Flintlock were a 1970s pop group from Essex, England. Its members were Derek Pascoe (vocals/saxophone), Mike Holoway (drums/percussion), Jamie Stone
(bass/vocals), John Summerton (guitar/vocals) and Bill Rice (keyboards).

Career
The group began under the name The Young Revivals, but after two years changed their name to Flintlock. They came to national attention in the mid-1970s through regular appearances on the British children's television programmes You Must Be Joking and Pauline's Quirkes, the latter hosted by the then teenage actress Pauline Quirke.
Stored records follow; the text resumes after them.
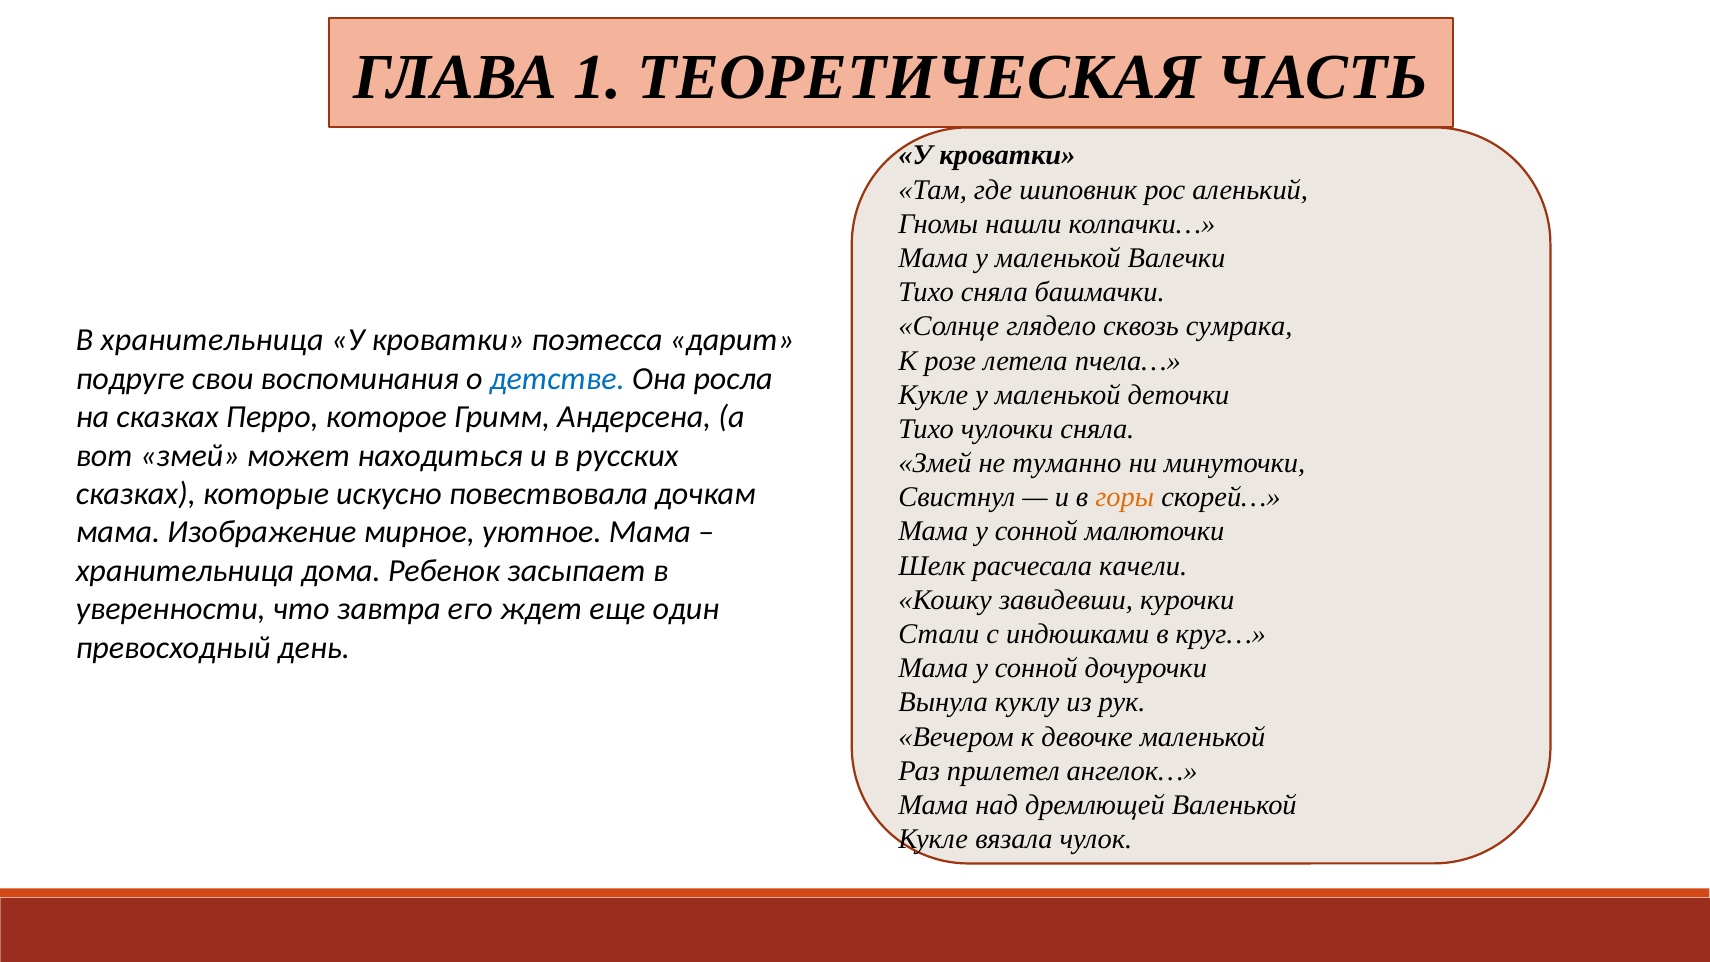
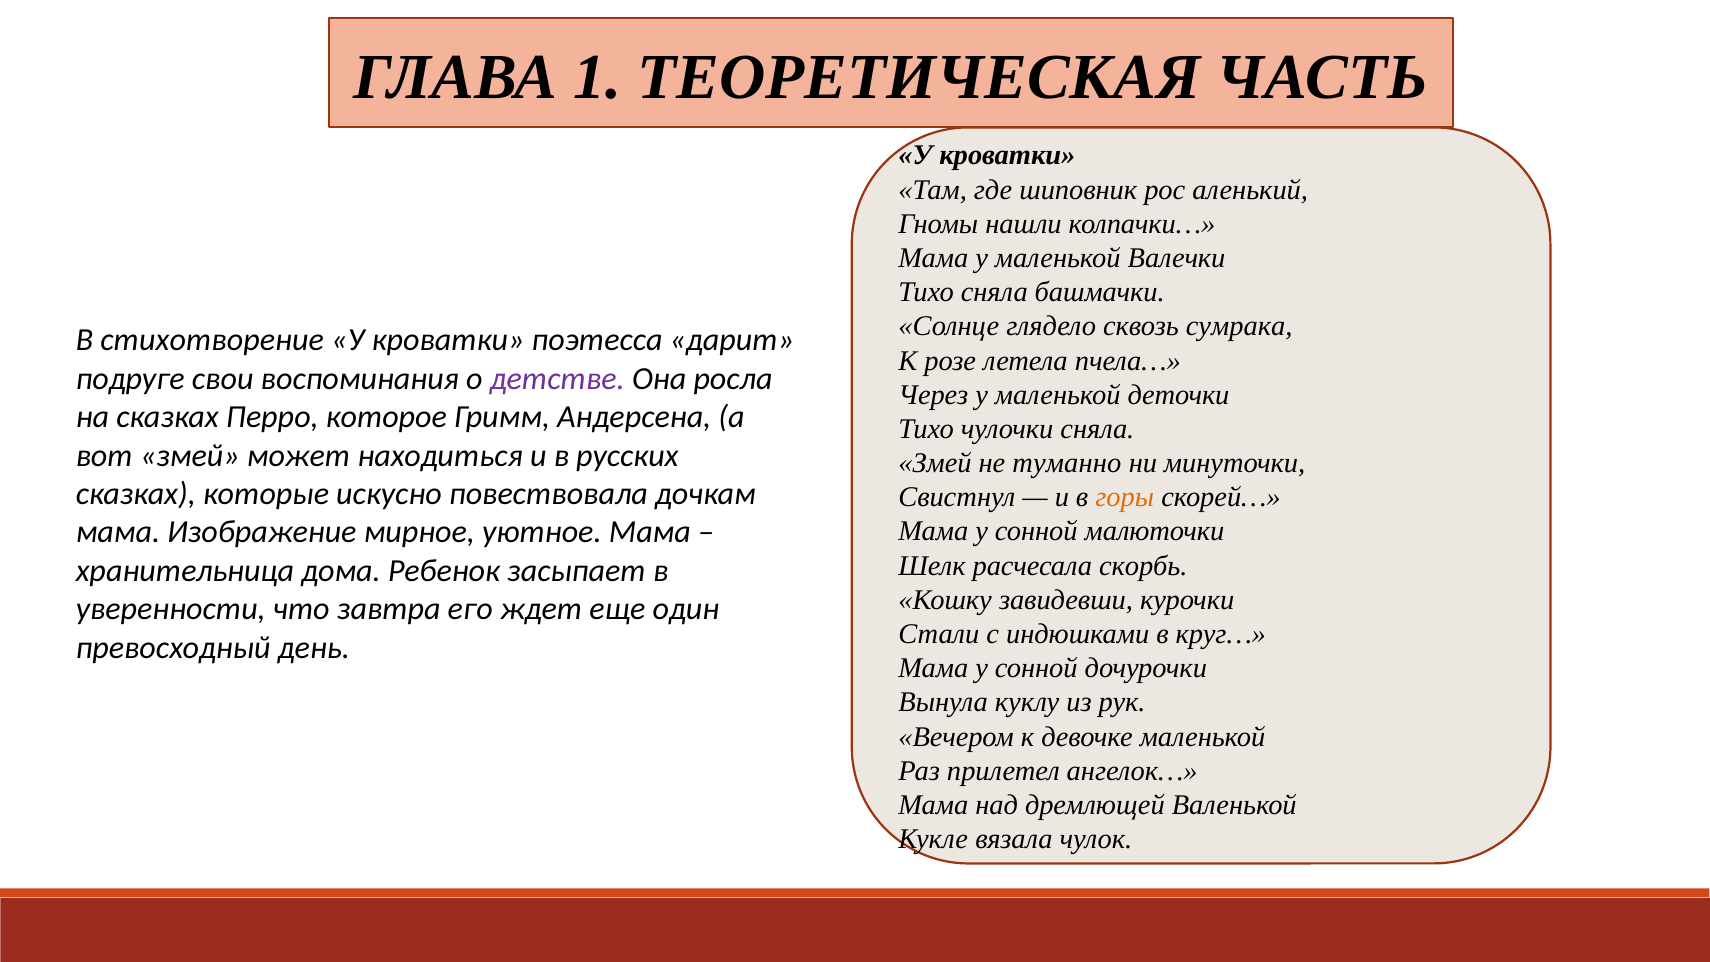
В хранительница: хранительница -> стихотворение
детстве colour: blue -> purple
Кукле at (933, 395): Кукле -> Через
качели: качели -> скорбь
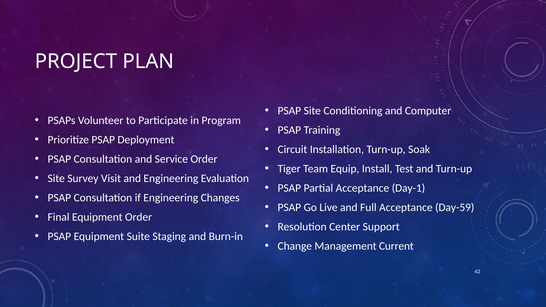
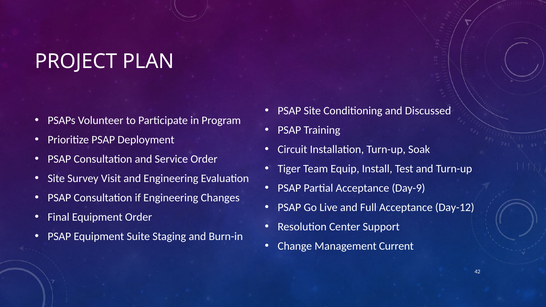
Computer: Computer -> Discussed
Day-1: Day-1 -> Day-9
Day-59: Day-59 -> Day-12
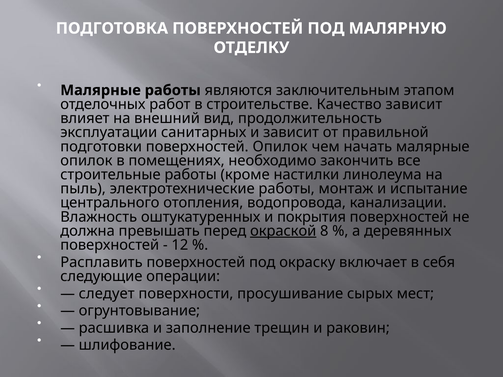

Flintlock also appeared on programmes such as Blue Peter, Magpie and Top of the Pops, and their own programme Fanfare.

Holoway also became known as an actor in the children's cult TV drama programme The Tomorrow People, in which Flintlock made a guest appearance in the Series 5 story The Heart of Sogguth.

Flintlock had one Top 30 hit single in the UK Singles Chart, "Dawn", in the summer of 1976.

A one-off reunion concert took place in 2007.

Discography

Singles
"Learn to Cry" (August 1975)
"A Little Bit of Lovin'" (February 1976)
"Dawn" (April 1976)
"Sea of Flames" (July 1976)
"Russian Roulette" (November 1976)
"Carry Me" (March 1977)
"Anything for You" (September 1977)
"Mony Mony" (February 1978)
"(Hey You) You're like A Magnet" (January 1979)

Three further singles were released in Japan:
"Amorous Lady" (1977)
"Taken All Away" (1978)
"Get With The Boys" (1979)

Albums
On the Way (December 1975)
Hot from the Lock (December 1976)
Tears 'n' Cheers (October 1977)
Stand Alone (February 1979)

A greatest hits album was also released in Japan and Germany.